Das digitale Verkehrssystem „Digi-V“ sollte den Verkehr in Wiesbaden in die Zukunft führen. Doch auch Jahre nach der Einführung ist die Kritik von Autofahrern groß. Sie bemängeln fragwürdige Ampelschaltungen und allgemeine Hinweise auf den digitalen Tafeln statt echter Verkehrslenkung, wie beispielsweise Leser Berol. Auf Anfrage von Merkurist nimmt die Verwaltung nun zu den Vorwürfen Stellung.
Was das System bewirkt
Wie Elisabeth Mock aus der Pressestelle der Stadt Wiesbaden sagt, sei das System aus Sicht der Verwaltung ein „Werkzeugkasten“, der den Verkehr in der Stadt entscheidend vorangebracht habe. „Ohne Digi-V wäre es durch die Einführung der Umweltspur zu deutlichen Einschränkungen im Verkehrsablauf auf dem 1. Ring gekommen. Auch die Havarien der Salzbachtalbrücke und der Wasserleitungen auf dem Gustav-Stresemann-Ring hätten ohne das System weit höhere Einschränkungen mit sich gebracht.“
Durch das System hätten die Reisezeiten auf dem 1. Ring annähernd konstant gehalten werden können. Zudem seien die Luftschadstoffwerte seitdem eingehalten, die Fahrtzeiten für Busse auf dem Ring um rund 30 Prozent reduziert und das Radverkehrsaufkommen dort verdoppelt worden, so Mock. Künftig soll das System unter anderem auch den 2. Ring optimieren sowie die Umgestaltung der Schwalbacher Straße und der Rheinstraße voranbringen und die Beschleunigung des öffentlichen Nahverkehrs weiter verbessern.

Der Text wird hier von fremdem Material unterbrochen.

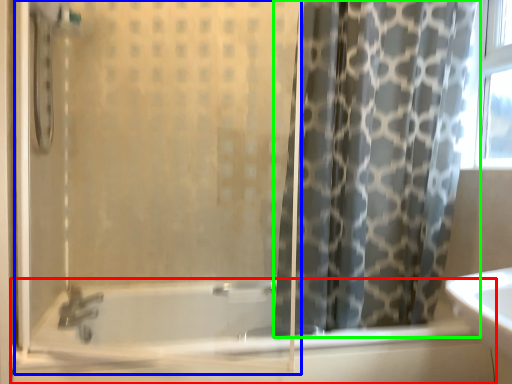
Question: Which is farther away from bathtub (highlighted by a red box)? screen door (highlighted by a blue box) or curtain (highlighted by a green box)?

Choices:
 (A) screen door
 (B) curtain

Answer: (B)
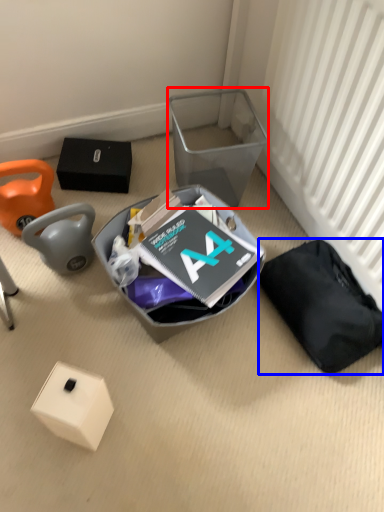
Question: Which object is closer to the camera taking this photo, shoe box (highlighted by a red box) or waste (highlighted by a blue box)?

Choices:
 (A) shoe box
 (B) waste

Answer: (B)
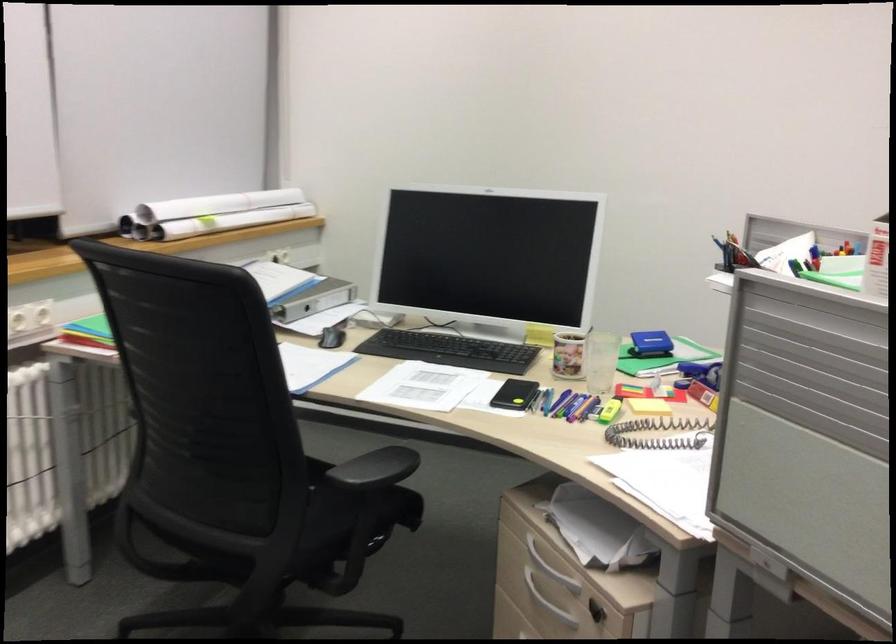
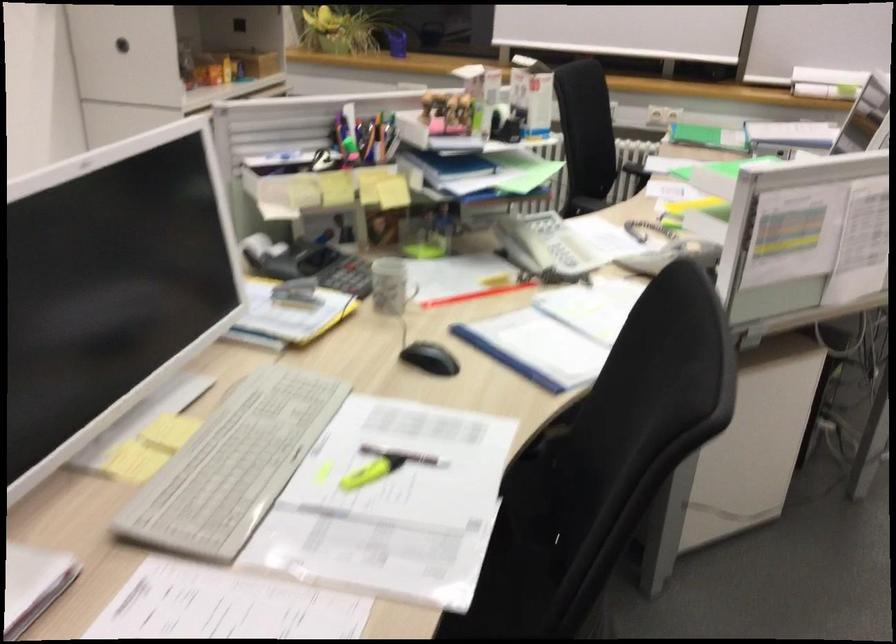
Question: I am providing you with two images of the same scene from different viewpoints. After the viewpoint changes to image2, which objects are now occluded?

Choices:
 (A) purple pen
 (B) black chair armrest
 (C) yellow highlighter pen
 (D) grey figurine

Answer: (A)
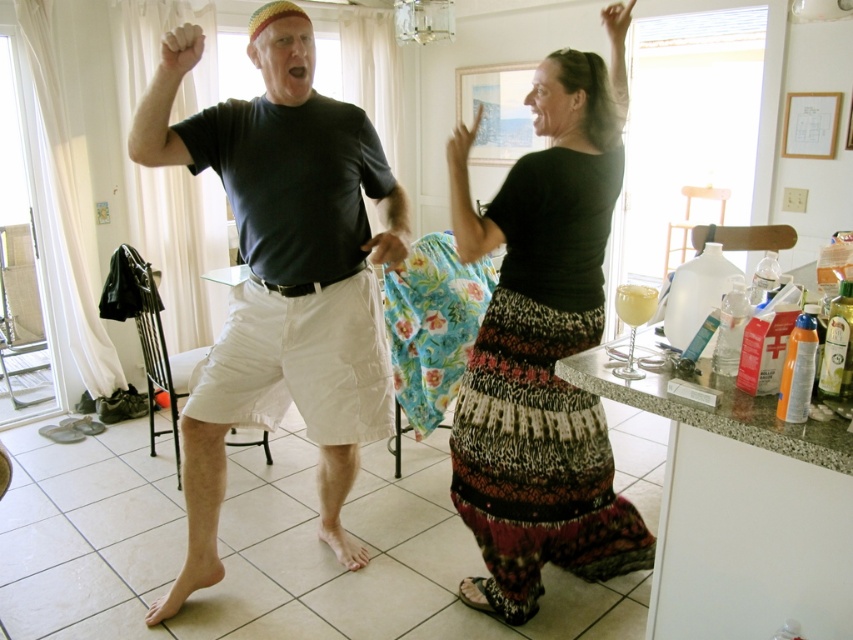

Grüne Welle oder sofort Grün?
Die Kritik, dass Ampeln nachts bei freier Straße auf Rot schalten oder Fußgänger lange warten müssen, obwohl kein Auto kommt, kann die Stadt nachvollziehen. Dies seien Aufgaben, mit denen man sich in den kommenden Jahren beschäftigen werde. Allerdings gebe es hierbei Zielkonflikte, die berücksichtigt werden müssten.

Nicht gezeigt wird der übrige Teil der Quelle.